It may have escaped some of you, but this is not simple Victim-blaming. The writer, by blaming himself for the attack, deliberately assumes control over the event and by extension removes the issue of choice from the mugger – who, after all, could not help doing what he did. This is at once supreme arrogance and rationalization in the same breath. The assumption at bottom is that the writer has complete control over his reality, and that only he decides what happens through his choices. None of the rest of us rise to the level of choice unless he decides, and then only if our decisions please him.
What a arrogant individual. Of course, this arrogance, as many have noted, has been taken to its logical conclusion and the writer of this pieces reads as though he has been knocking back stupid pills. But trust me when I say that, in the world of the egoist, this all makes perfect sense. That it might lead to the writer’s own eventual extinction is just part of the price a swollen ego will pay – better to rule in hell than serve in heaven, as Milton wrote.
Spot on! The same arrogance could imply the opposite if society’s norms were different. The enlightened individual telling the masses what to think. Basic Marxism.
Please just send me your address to assist my need to equalize my personal situation with yours. After all Christmas is coming and I’m a bit low right now.
This yuppy wasn’t robbed. He’s clearly lying. And the part about having never seen a gun or knowing where to acquire one is most unbelievable. This guy, a college student (Isn’t he supposed to be educated?), is clearly insulting his reader’s intelligence with these statements.
Pathetic is that there are some who just don’t get it. The victim is not blaming her/himself. S/he simply isn’t blaming those who mugged him/her and suggesting that if we lived in a more egalitarian society there would be neither mugger nor victim.
Stephen –
Finally a voice of reason. Every other commenter employed the archetypes of gender conformity to assume that Oliver chose to identify as a male.
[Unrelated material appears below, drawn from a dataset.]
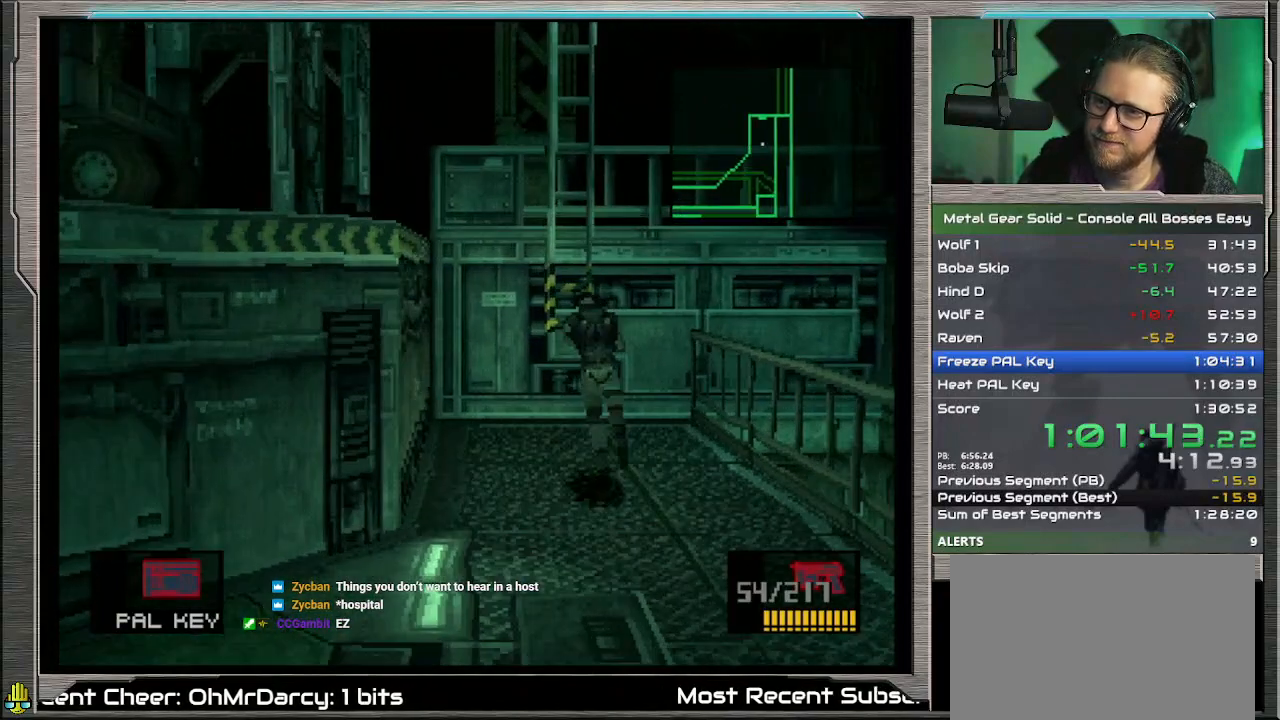
{"buttons": ["CIRCLE", "DPAD_UP"], "left_stick": "center", "events": [[467, "CIRCLE", "down"]]}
This continues the brutal imposition of the male/female dichotomy so typical of insensitive Americans.
While I expect nothing better from Neanderthal conservatives, I do expect liberals to respect that Oliver may chose to identify as masculine, feminine, bisexual, or fremish.
Your use of “s/he” in spite of the traditional identification of the author as “Oliver” speaks to your deep understanding of gender politics and sensibilities.
Or your lack of reading comprehension skills. I’m not clear which.
As to the idea that Oliver was commenting that in a more egalitarian society there would be no mugger or victim, that’s simply childish balderdash. I fear you don’t know the meaning of the word “egalitarian” – this robbery had nothing to do with the inherent value of the parties in life but their financial, cultural and moral situations.
Little historical reminder – the Declaration of Independence is very egalitarian (“All men are created equal”) but it doesn’t guarantee all will end up with equal outcomes in life.
Mame : You’re obviously both highly educated and impressed with yourself, but you disappoint when you generalize about conservatives by labeling them.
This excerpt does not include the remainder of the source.